Of course, I do realize that then that indented line would look screwy, BUT... this brings me back to the point that I mentioned before. I would think that anyone reading Shakespeare would prefer to have lines not wrapping in the first place, that it would just be nice to read it "line-by-line" as one would see in a print version -- and, thus, if they were reading it on a smaller device (smartphone) they would probably just orient it to landscape.

Of course, one can't predict what people might do, but I guess that's just what I would think they would do -- that's what I would do, anyway, if I was reading Shakespeare or any other poetry.

Also, the line lengths of Shakespeare aren't generally too long, really, but nevertheless I was thinking that the best way to design it would be to make every effort to keep all those lines from breaking, basically by keeping my margins as wide as possible.

For one thing, I guess I would forego on Doitsu's nifty method of line numbering -- I do think that's pretty cool! Obviously, though, that's taking up real-estate. :/

Another thing that I could do would be that instead of formatting my lines like this...

HAMLET: To be, or not to be...

...I could do everything up like this...

HAMLET
To be, or not to be...

That leaves the entire margin width available for each line of "speech."

And as another alternative to using nbsps (alternating with regular spaces), one could also come up with a reasonable facsimile of the desired effect simply with using centered and/or right-alignment.

Thus, to use that problematic bit from the example of Shakespeare that started all this, i.e....
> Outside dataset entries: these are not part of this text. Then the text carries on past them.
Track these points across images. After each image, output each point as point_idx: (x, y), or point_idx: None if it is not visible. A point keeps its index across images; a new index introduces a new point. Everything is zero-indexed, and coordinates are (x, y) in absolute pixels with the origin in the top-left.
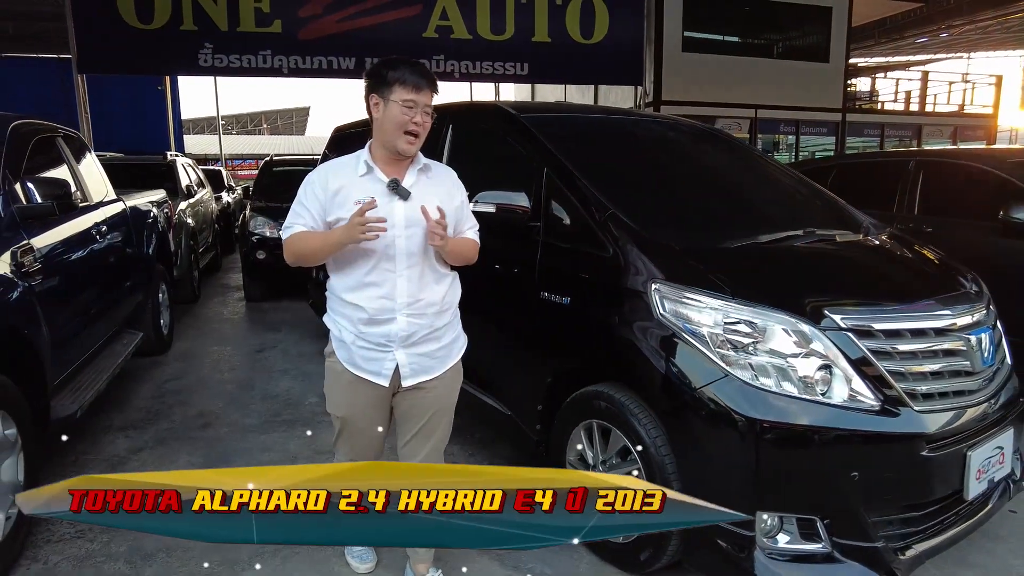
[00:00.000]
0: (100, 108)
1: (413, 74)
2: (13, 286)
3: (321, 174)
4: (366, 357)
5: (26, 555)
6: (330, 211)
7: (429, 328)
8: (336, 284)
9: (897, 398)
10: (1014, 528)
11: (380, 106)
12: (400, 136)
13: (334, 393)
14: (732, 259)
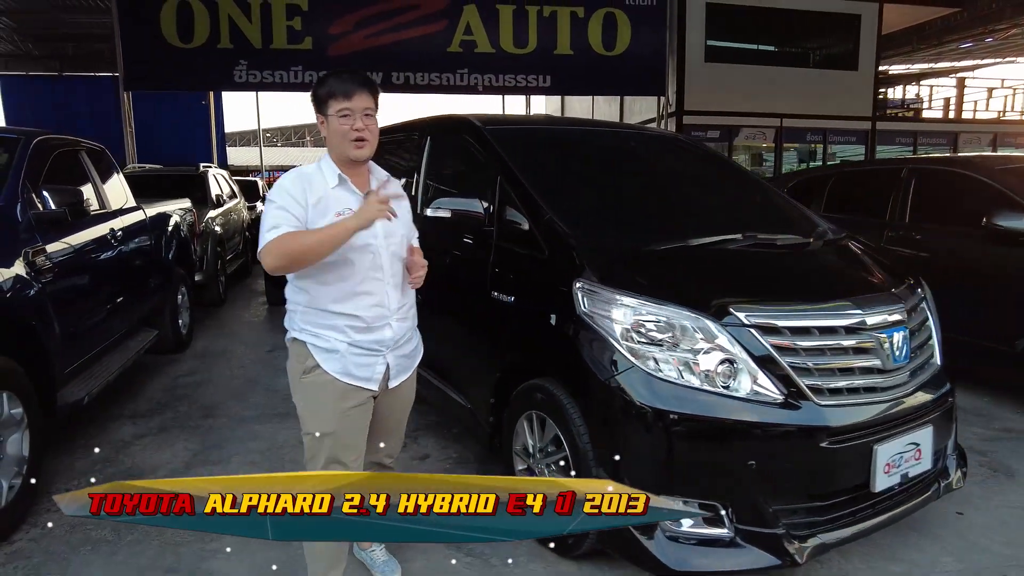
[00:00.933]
0: (150, 122)
1: (340, 83)
2: (25, 283)
3: (297, 183)
4: (359, 364)
5: (28, 520)
6: (311, 221)
7: (411, 330)
8: (320, 297)
9: (800, 392)
10: (955, 528)
11: (324, 123)
12: (347, 144)
13: (321, 409)
14: (655, 261)
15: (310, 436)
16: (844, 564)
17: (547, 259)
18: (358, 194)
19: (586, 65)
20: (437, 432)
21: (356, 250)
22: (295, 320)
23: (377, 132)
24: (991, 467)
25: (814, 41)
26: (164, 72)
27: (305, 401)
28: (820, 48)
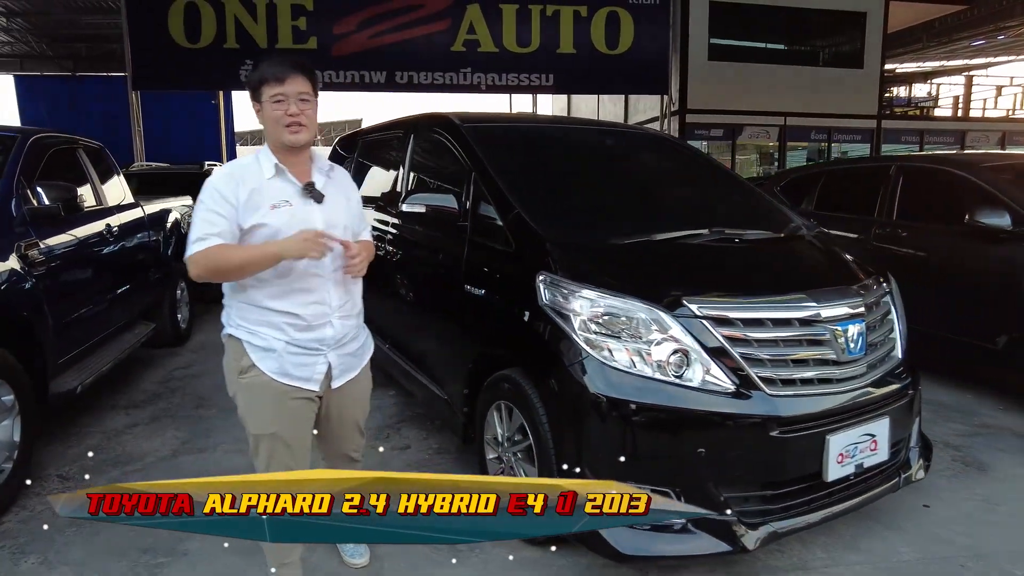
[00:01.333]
0: (160, 121)
1: (272, 67)
2: (18, 276)
3: (226, 179)
4: (297, 363)
5: (16, 503)
6: (243, 217)
7: (355, 329)
8: (257, 293)
9: (751, 382)
10: (919, 520)
11: (260, 111)
12: (281, 129)
13: (260, 410)
14: (618, 254)
15: (252, 436)
16: (804, 553)
17: (513, 252)
18: (296, 184)
19: (589, 64)
20: (420, 424)
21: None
22: (231, 316)
23: (315, 118)
24: (964, 462)
25: (819, 39)
26: (172, 72)
27: (243, 402)
28: (825, 46)
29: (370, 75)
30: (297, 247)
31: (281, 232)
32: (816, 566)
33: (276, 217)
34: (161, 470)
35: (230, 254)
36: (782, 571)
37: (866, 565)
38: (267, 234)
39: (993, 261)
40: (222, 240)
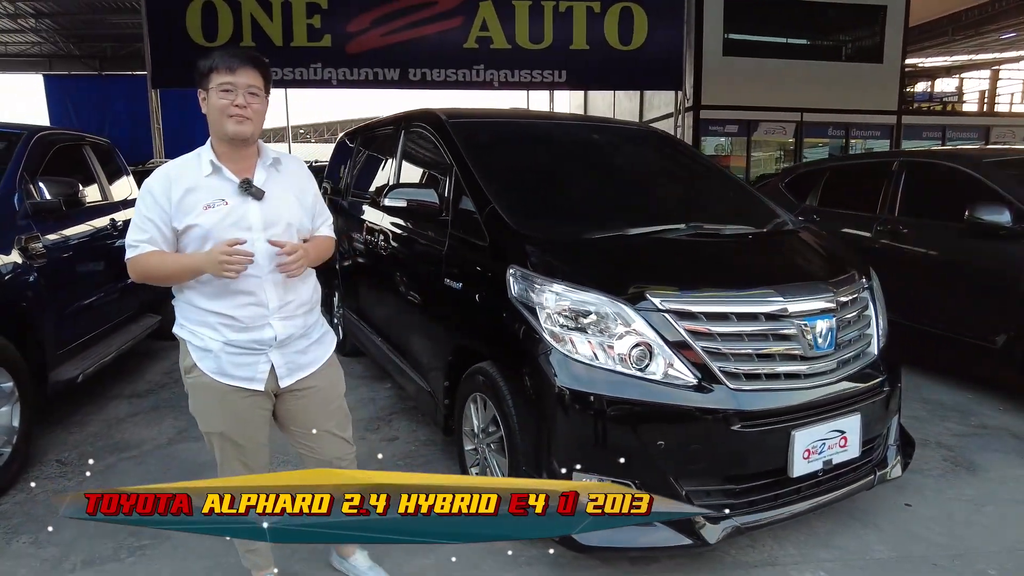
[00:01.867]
0: (182, 119)
1: (225, 57)
2: (18, 268)
3: (161, 180)
4: (236, 363)
5: (16, 486)
6: (177, 219)
7: (303, 328)
8: (192, 293)
9: (713, 376)
10: (899, 519)
11: (205, 99)
12: (225, 119)
13: (206, 410)
14: (589, 249)
15: (203, 432)
16: (776, 549)
17: (488, 246)
18: (233, 181)
19: (602, 60)
20: (410, 416)
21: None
22: (177, 315)
23: (262, 113)
24: (954, 462)
25: (836, 33)
26: (190, 70)
27: (193, 400)
28: (843, 40)
29: (383, 72)
30: (213, 266)
31: (213, 232)
32: (786, 562)
33: (208, 217)
34: (157, 457)
35: (157, 264)
36: (751, 566)
37: (837, 562)
38: (199, 234)
39: (992, 258)
40: (152, 247)
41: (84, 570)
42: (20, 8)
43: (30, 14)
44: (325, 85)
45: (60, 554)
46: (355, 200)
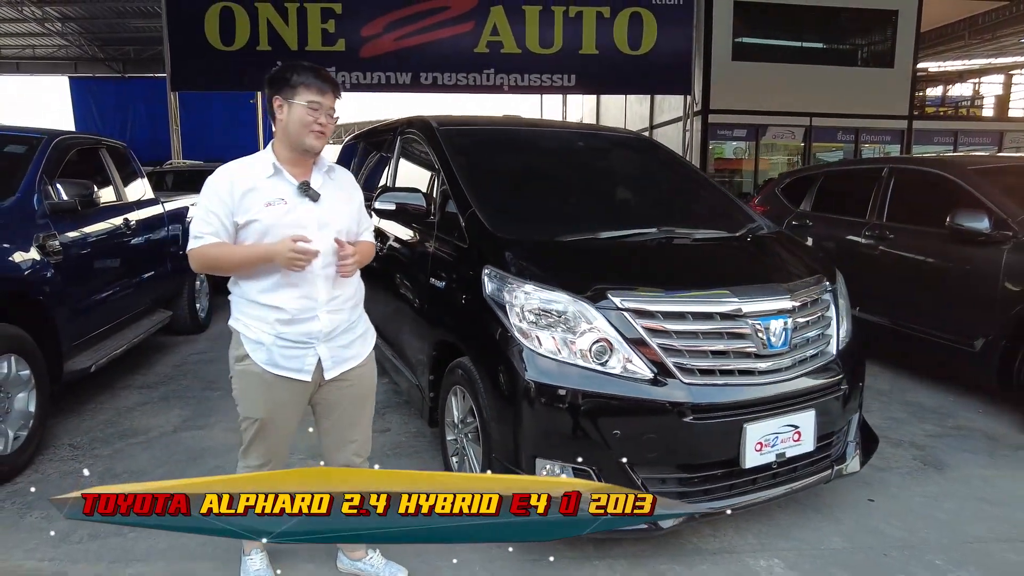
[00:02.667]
0: (202, 121)
1: (318, 79)
2: (36, 264)
3: (224, 178)
4: (287, 355)
5: (31, 466)
6: (239, 213)
7: (348, 322)
8: (247, 287)
9: (668, 371)
10: (859, 513)
11: (284, 108)
12: (307, 133)
13: (251, 396)
14: (559, 251)
15: (240, 416)
16: (736, 538)
17: (467, 248)
18: (293, 183)
19: (611, 64)
20: (403, 410)
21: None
22: (233, 308)
23: (331, 132)
24: (924, 460)
25: (847, 38)
26: (207, 74)
27: (239, 387)
28: (853, 45)
29: (396, 76)
30: (283, 258)
31: (273, 228)
32: (744, 550)
33: (269, 214)
34: (162, 444)
35: (222, 253)
36: (710, 553)
37: (792, 552)
38: (260, 229)
39: (972, 264)
40: (216, 238)
41: (90, 542)
42: (47, 13)
43: (57, 18)
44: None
45: (68, 528)
46: None
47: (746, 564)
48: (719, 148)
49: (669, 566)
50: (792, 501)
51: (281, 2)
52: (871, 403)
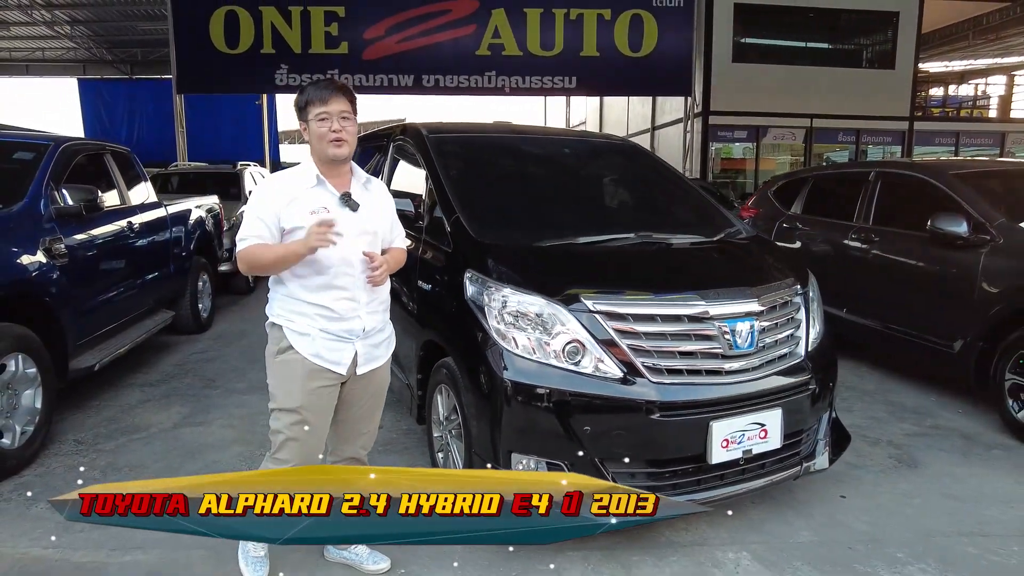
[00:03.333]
0: (207, 123)
1: (316, 89)
2: (42, 266)
3: (274, 187)
4: (330, 347)
5: (37, 460)
6: (285, 220)
7: (382, 322)
8: (296, 288)
9: (636, 370)
10: (830, 509)
11: (307, 130)
12: (326, 145)
13: (291, 386)
14: (536, 255)
15: (276, 411)
16: (708, 531)
17: (451, 252)
18: (335, 194)
19: (612, 66)
20: (396, 409)
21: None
22: (274, 307)
23: (355, 133)
24: (898, 459)
25: (848, 39)
26: (212, 76)
27: (277, 378)
28: (854, 46)
29: (398, 78)
30: (313, 239)
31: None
32: (715, 543)
33: (313, 221)
34: (162, 439)
35: (265, 251)
36: (682, 545)
37: (761, 544)
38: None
39: (951, 267)
40: (259, 240)
41: (91, 531)
42: (56, 16)
43: (66, 21)
44: None
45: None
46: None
47: (715, 556)
48: (727, 148)
49: (641, 558)
50: (766, 497)
51: (285, 5)
52: (854, 403)
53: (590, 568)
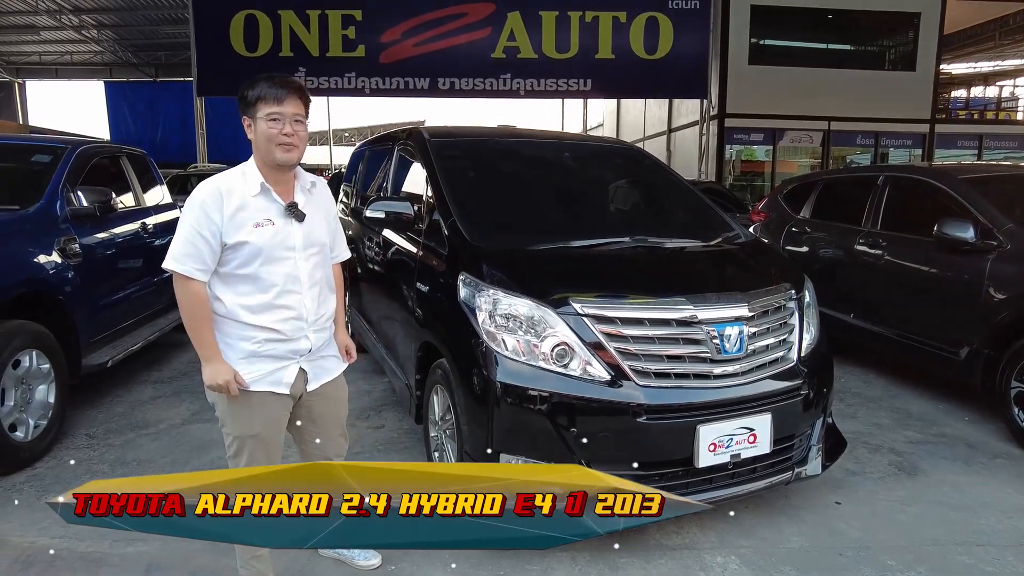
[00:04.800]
0: (229, 124)
1: (272, 87)
2: (57, 266)
3: (213, 195)
4: (271, 369)
5: (49, 453)
6: (228, 234)
7: (328, 341)
8: (236, 308)
9: (623, 373)
10: (825, 515)
11: (251, 126)
12: (274, 148)
13: (238, 415)
14: (529, 259)
15: (230, 437)
16: (699, 535)
17: (447, 255)
18: (279, 203)
19: (627, 69)
20: (399, 408)
21: (273, 262)
22: (218, 327)
23: (306, 138)
24: (899, 466)
25: (867, 41)
26: (232, 79)
27: (222, 407)
28: (874, 48)
29: (414, 81)
30: (213, 382)
31: (263, 250)
32: (704, 547)
33: (259, 236)
34: (170, 435)
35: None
36: (670, 548)
37: (749, 549)
38: (250, 251)
39: (957, 273)
40: (203, 275)
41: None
42: (84, 20)
43: (93, 26)
44: (358, 93)
45: None
46: (358, 207)
47: (703, 560)
48: (749, 151)
49: (628, 559)
50: (759, 501)
51: (303, 9)
52: (859, 409)
53: (578, 569)
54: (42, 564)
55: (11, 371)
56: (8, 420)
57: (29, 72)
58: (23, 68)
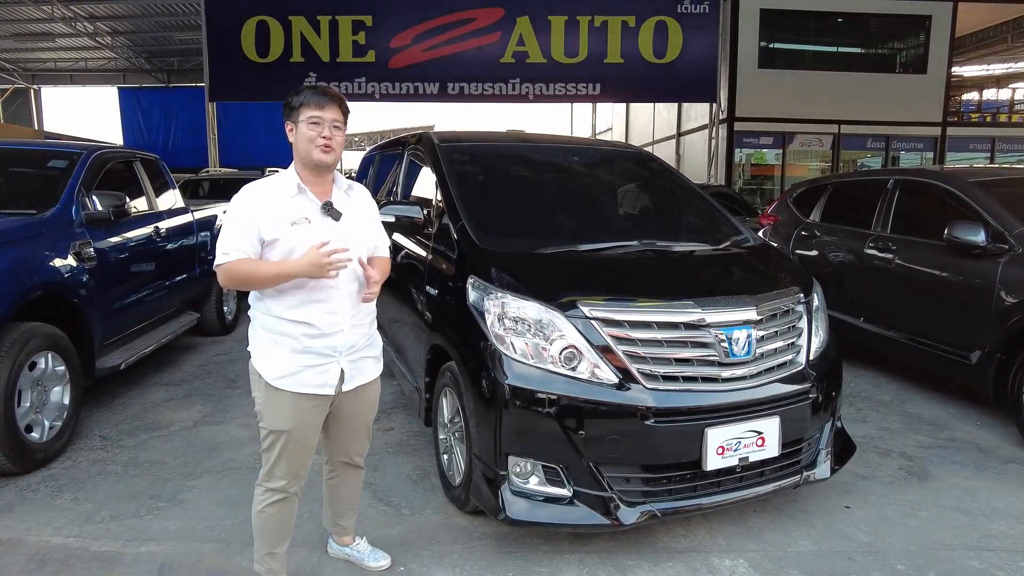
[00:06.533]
0: (242, 129)
1: (315, 95)
2: (72, 269)
3: (251, 196)
4: (314, 372)
5: (64, 454)
6: (265, 231)
7: (367, 336)
8: (274, 304)
9: (631, 376)
10: (833, 519)
11: (293, 130)
12: (313, 148)
13: (276, 410)
14: (538, 262)
15: (267, 431)
16: (707, 538)
17: (456, 258)
18: (316, 202)
19: (636, 73)
20: (409, 411)
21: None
22: (255, 324)
23: (343, 144)
24: (909, 471)
25: (878, 44)
26: (243, 84)
27: (264, 402)
28: (885, 51)
29: (424, 86)
30: (308, 270)
31: (298, 247)
32: (712, 550)
33: (295, 233)
34: (182, 437)
35: (249, 269)
36: (678, 551)
37: (758, 553)
38: (285, 248)
39: (968, 276)
40: (244, 255)
41: (111, 523)
42: (99, 27)
43: (107, 32)
44: (368, 99)
45: (93, 510)
46: None
47: (711, 563)
48: (759, 154)
49: (636, 562)
50: (768, 505)
51: (314, 15)
52: (869, 413)
53: (586, 571)
54: (57, 563)
55: (28, 373)
56: (24, 421)
57: (44, 78)
58: (39, 74)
CURIO: Will you go hunt, my lord?
ORSINO: What, Curio?
CURIO: The hart.


...by combining what I've been saying here, above, I could end up with this...

CURIO
Will you go hunt, my lord?

ORSINO
What, Curio?

CURIO
The hart.


I'm not entirely crazy about that method either, actually -- it would space things out too much if one's display is too "widescreen" (for whatever reason), just as it's too much here in this thread (looking at it on my desktop PC) -- but I guess I thought I'd throw that out there as an alternative method, anyway. I'm sure that it would probably look pretty good on a smaller device, or in a two-page spread on an iPad or something, though.

Just a thought/idea -- however useful or useless.